El dilema republicano
 
El dilema republicano
Arturo del Villar

  Desde que tengo uso de razón soy republicano de izquierdas hasta los tuétanos, y sé que no puedo sentir otra idea política. Mi bandera es tricolor, mi himno nacional es el de Riego, mi posición política se halla a la izquierda, y mi modelo de gobernante es Manuel Azaña. Lo tenía muy claro desde siempre, pero ahora ya no sé qué pensar, porque compruebo con susto que comparto mis ideas políticas con las de la ultraderecha más extremista del reino. Algo falla en este planteamiento que parecía tan sencillo. Es imposible que yo sienta lo mismo que la extrema derecha nazional, y que pueda votar a sus candidatos.

Pero yo no he modificado ni un ápice mi posición, sino que está muy arraigada y firme desde hace muchos años, la he expuesto reiteradamente en verso y en prosa en mis libros, artículos y conferencias; la he gritado en mítines y manifestaciones, me ha fichado la Policía Nazional como republicano, en el Ateneo de Madrid me apodaban El Republicano cuando dirigí la Tertulia Republicana de los lunes, y en fin, todos mis amigos son republicanos probados.

A pesar de este currículum absolutamente republicano ahora estoy perplejo y no sé qué pensar, porque he descubierto que coincido con la extrema derecha en el rechazo de la monarquía y de los borbones que la encarnan. Es inimaginable, hasta en la peor pesadilla, que yo colabore en nada con gentes de extrema derecha, puesto que me he colocado voluntariamente en el otro extremo del espectro político.

Y sin embargo, expresan unos pareceres todavía más antiborbónicos que los míos, que ya es decir. Hasta hace muy poco tiempo las organizaciones de derechas y de extrema derecha defendían a capa y espada, como es la vestimenta apropiada para esas ideas medievales, la monarquía como forma adecuada para el Estado actual, disculpaban los errores cometidos por el rey decrépito Juan Carlos I en su afición por atesorar una fortuna colocada en paraísos fiscales, le excusaban haber formado un harén pagado con nuestros impuestos para que mantuviera la boca callada, todo ello porque consideraban que fue el garante de la democracia aquel bufonesco 23 de febrero de 1981, y no encontraban palabras adecuadas para calificar rimbombantemente el reinado de su hijo y sucesor Felipe VI, heredero del trono sin consultar la opinión del pueblo español, que desde el 10 de mayo de 1936 no ha tenido oportunidad de volver a elegir al jefe del Estado.
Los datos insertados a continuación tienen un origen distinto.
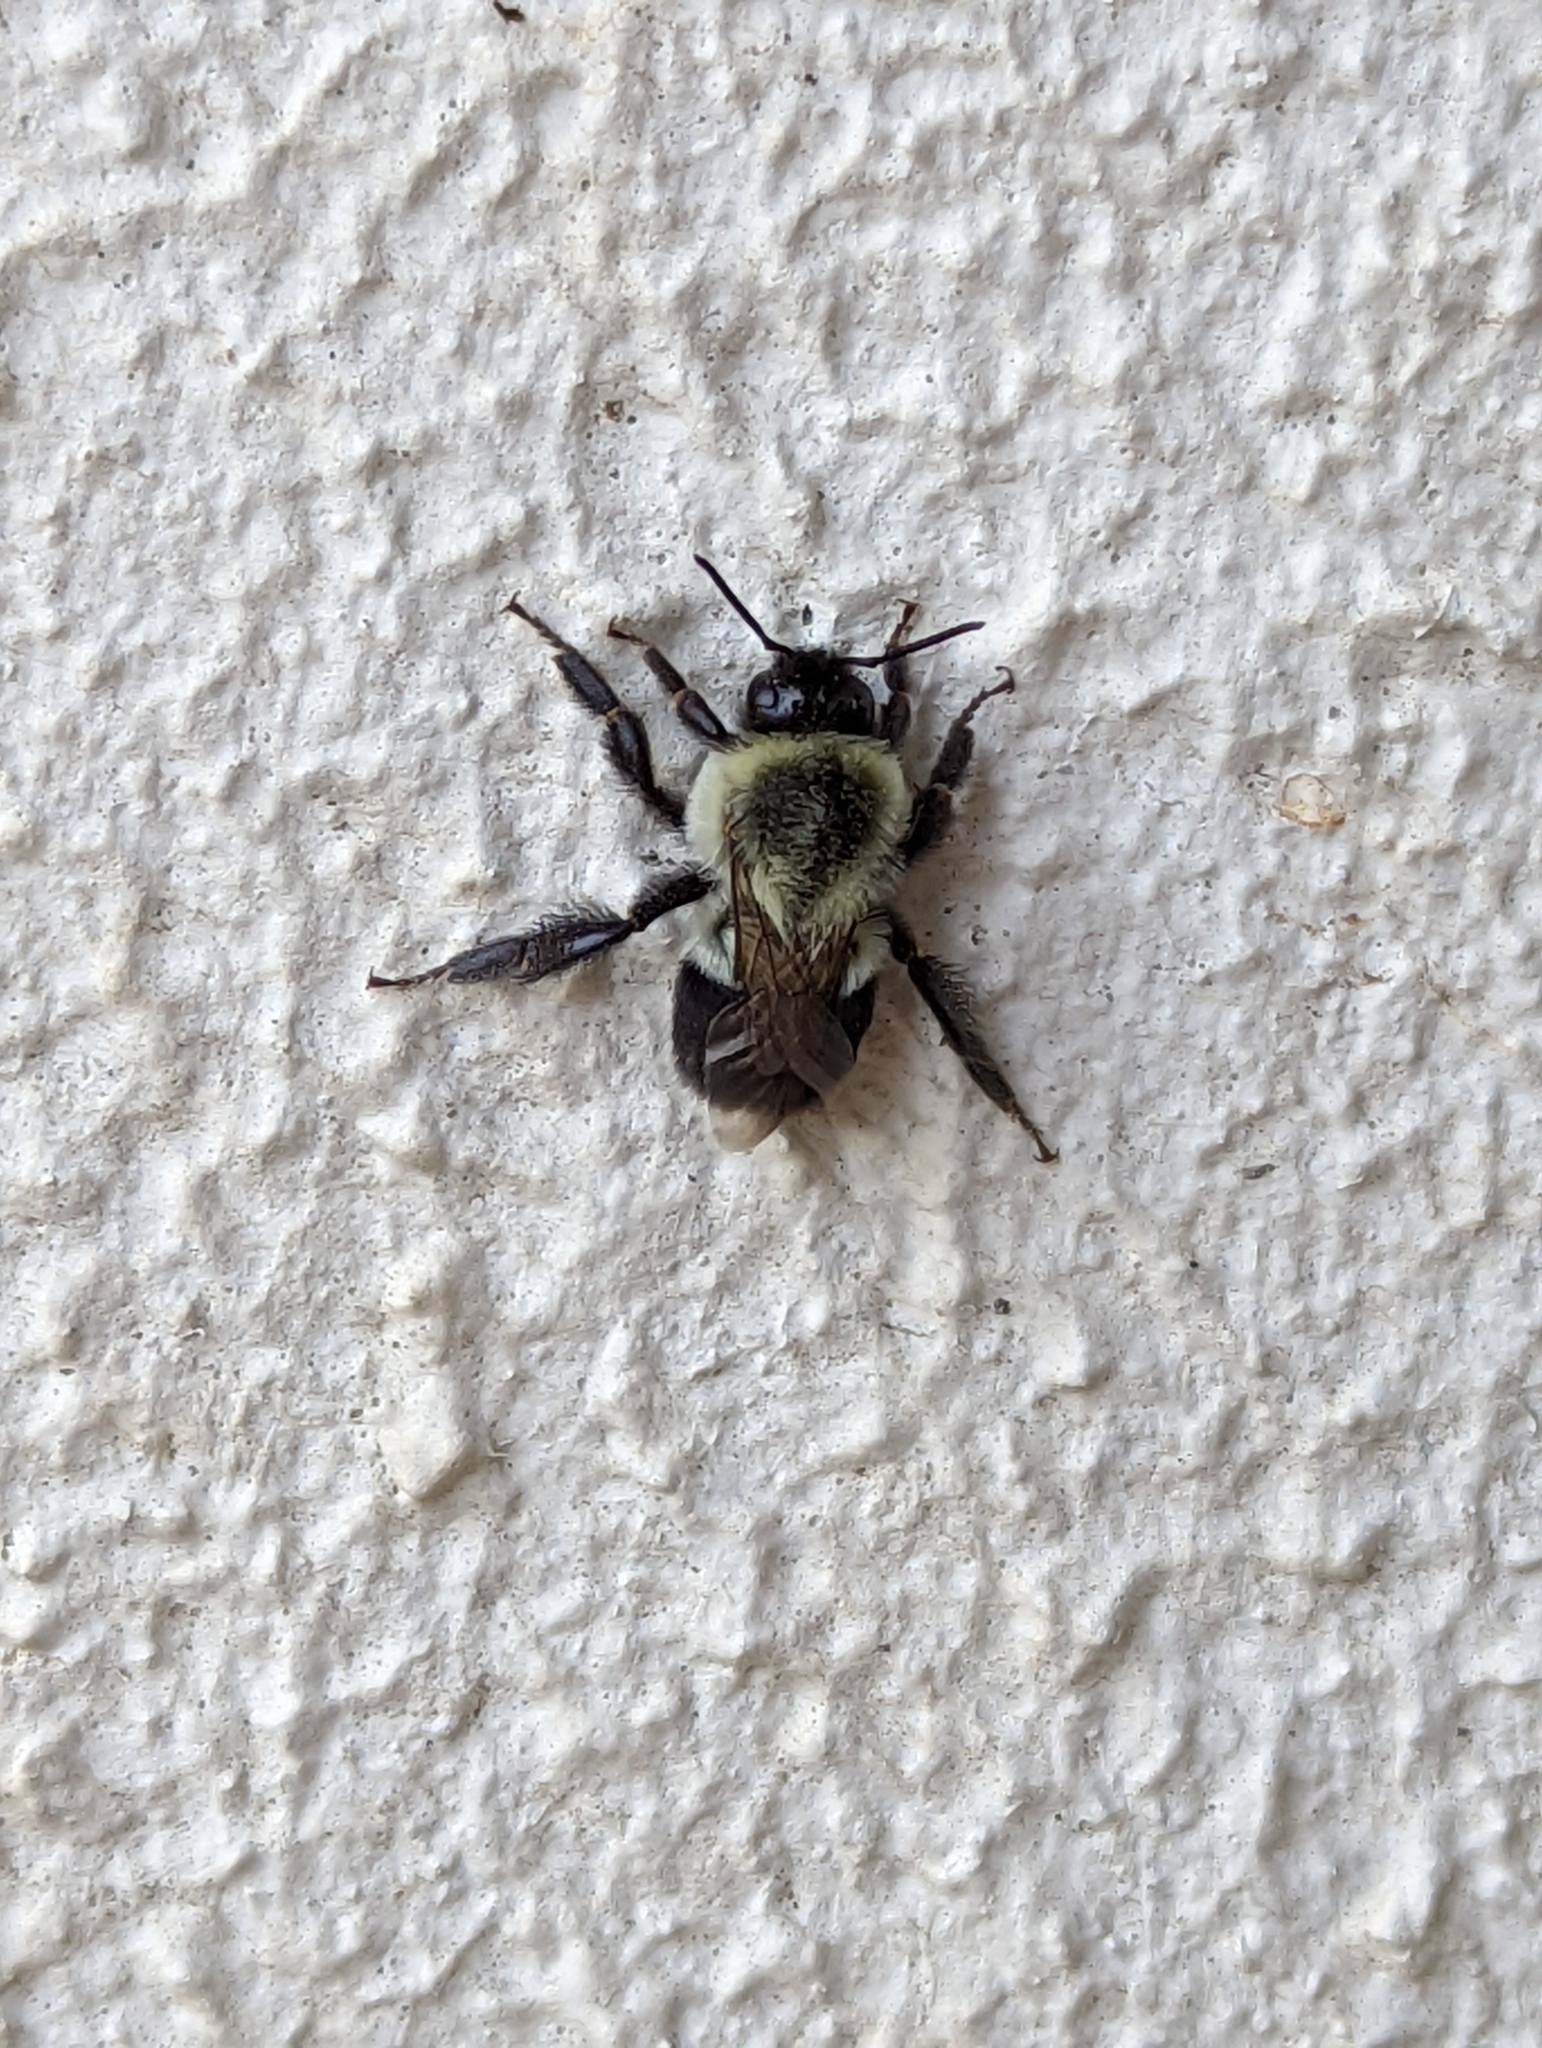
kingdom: Animalia
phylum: Arthropoda
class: Insecta
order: Hymenoptera
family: Apidae
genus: Bombus
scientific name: Bombus impatiens
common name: Common eastern bumble bee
Este panorama tan favorable a la monarquía, por parte de la extrema derecha, giró al otro extremo el pasado 22 de junio de 2021, cuando Felipe VI firmó por la tarde los acuerdos tomados por el Consejo de Ministros por la mañana, con los indultos a los nueve políticos catalanes encarcelados por llevar a la práctica su ideario. La hasta entonces fidelidad monárquica se transformó en rechazo total, y al hasta ese día enaltecido Felipe VI se le cubrió de injurias, entre ellas la de apodarle Felpudo VI por haber cumplido su papel constitucional sin poner objeciones, como le aconsejaba la jauría ultraconservadora que hiciese.

Aquí surge mi indecisión. El arraigado rechazo de la monarquía determinado en mi ADN, debiera animarme a tomar parte en la campaña de oposición organizada contra el rey, pero resulta que si rechazo la monarquía, por parecidos motivos estoy en contra de la extrema derecha. Si continúo expresando mi enraizada oposición a la monarquía, sea quien fuere su titular, hago el juego a la extrema derecha, cosa imposible de aceptar.

En consecuencia, no debo volver a censurar las acciones de Felipe VI y de la familia irreal, que son siempre criticables, como he estado haciendo diariamente en mi blog, porque daría argumentos a la ultraderecha. Seré, pues, un republicano como siempre, pero desde ahora callado. Hasta que suceda algo. ¡Viva España con honra!